Applied Text Mining in Python

November 2018

Module 1: Working with Text in Python

Introduction to text mining

A tweet has a topic and sentiment.

What can be done with text:

  • Parse
  • Find / indentify / Extract info
  • Classify text documents
  • Search
  • Sentiment analysis
  • Topic modeling

Handling text in Python

Sentences / input string made up of words made up of characters. Other end make up documents

text.split(' ') # Find words. Can give empty strings as well.
w for w in text in len(w) > 3 # words longer than 3 characters
w for w in text if w.istitle() # Check for first letter capital
w for w in text if w.endswith('s') # Words that end in s
set(text) # Unique words
set(w.lower) # Unique words regardless of capital letters
text.startswith('s')
t in text # substring in string
text.isupper(), text.istitle() # First letter capital
text.isalpha(), text.isdigit(), text.isalnum()
text.splitlines()
text.join(' ') # join all words
text.stript() # Remove white spaces
text.rstipt() # Remove white spaces at back
text.find('t'); text.rfind('t') # first first instance from back.
text.replace('hello', 'yo')

list(text) # To get all characters

Reading files by line

f = open('a.txt', 'r')
f.readline()

f.seek(0) # Set position back to 0
text = f.read() # Read all text
text.splitlines() # Split lines

for line if f:
   print(line)

f.write(text)
f.close()
f.closed()

Regular expressions

Find call outs and hash tags

print([word for word in tweet.split() if word.startswith('#')])

» Actions to take
(a) In two sentences, what do the text-mining notes cover?
(b) Which methods do the text-mining notes call on the file object f? List every one.

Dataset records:
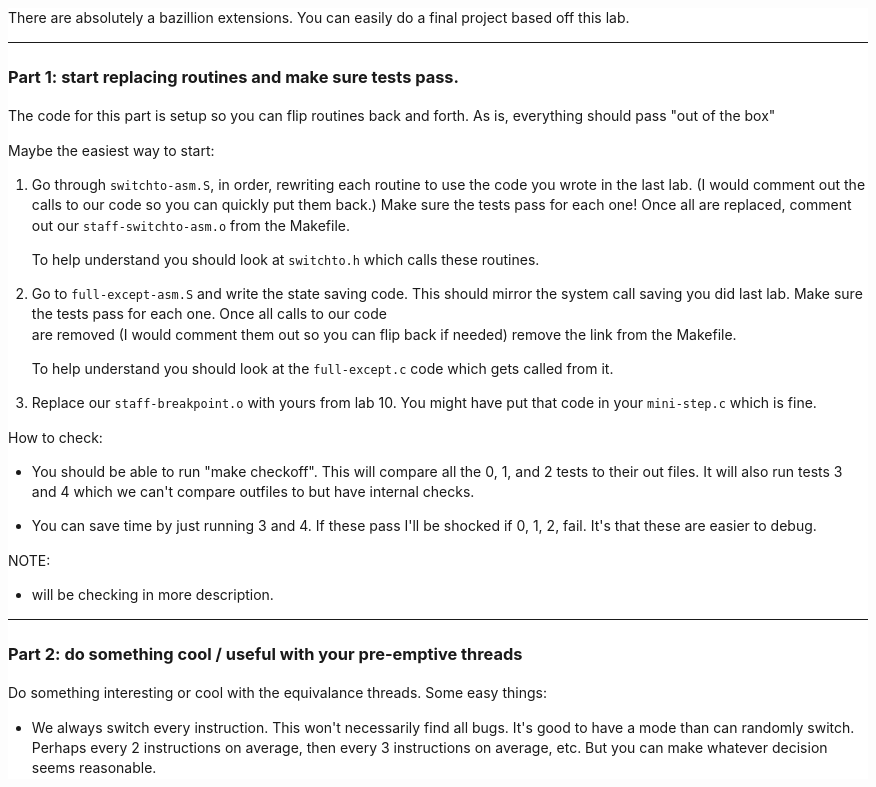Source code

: There are absolutely a bazillion extensions.  You can easily
do a final project based off this lab.
  
----------------------------------------------------------------------
### Part 1: start replacing routines and make sure tests pass.

The code for this part is setup so you can flip routines back and forth.
As is, everything should pass "out of the box"

Maybe the easiest way to start:
  1. Go through `switchto-asm.S`, in order, rewriting each routine to
     use the code you wrote in the last lab. (I would comment out the
     calls to our code so you can quickly put them back.) Make sure the
     tests pass for each one!  Once all are replaced, comment out our
     `staff-switchto-asm.o` from the Makefile.

     To help understand you should look at `switchto.h` which calls these 
     routines.

  2. Go to `full-except-asm.S` and write the state saving code.  This should
     mirror the system call saving you did last lab. 
     Make sure the tests pass for each one.  Once all calls to our code     
     are removed (I would comment them out so you can flip back if needed)
     remove the link from the Makefile.

     To help understand you should look at the `full-except.c` code which
     gets called from it.

  3. Replace our `staff-breakpoint.o` with yours from lab 10.
     You might have put that code in your `mini-step.c` which is
     fine.

How to check:
 - You should be able to run "make checkoff".  This will compare all
   the 0, 1, and 2 tests to their out files.  It will also run tests
   3 and 4 which we can't compare outfiles to but have internal
   checks.

 - You can save time by just running 3 and 4.  If these pass I'll
   be shocked if 0, 1, 2, fail.  It's that these are easier to debug.


NOTE: 
 - will be checking in more description.

----------------------------------------------------------------------
### Part 2: do something cool / useful with your pre-emptive threads

Do something interesting or cool with the equivalance threads.
Some easy things:


  - We always switch every instruction.  This won't necessarily
    find all bugs.  It's good to have a mode than can randomly switch.
    Perhaps every 2 instructions on average, then every 3 instructions
    on average, etc.   But you can make whatever decision seems
    reasonable.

» Expected responses
(a) The notes, from a November 2018 module on working with text in Python, list what can be done with text, including parsing, classifying text documents, search, sentiment analysis and topic modeling. They then show Python string operations, reading and writing files, and a list comprehension that finds hashtags in a tweet.

(b)
- f.readline()
- f.seek(0)
- f.read()
- f.write(text)
- f.close()
- f.closed()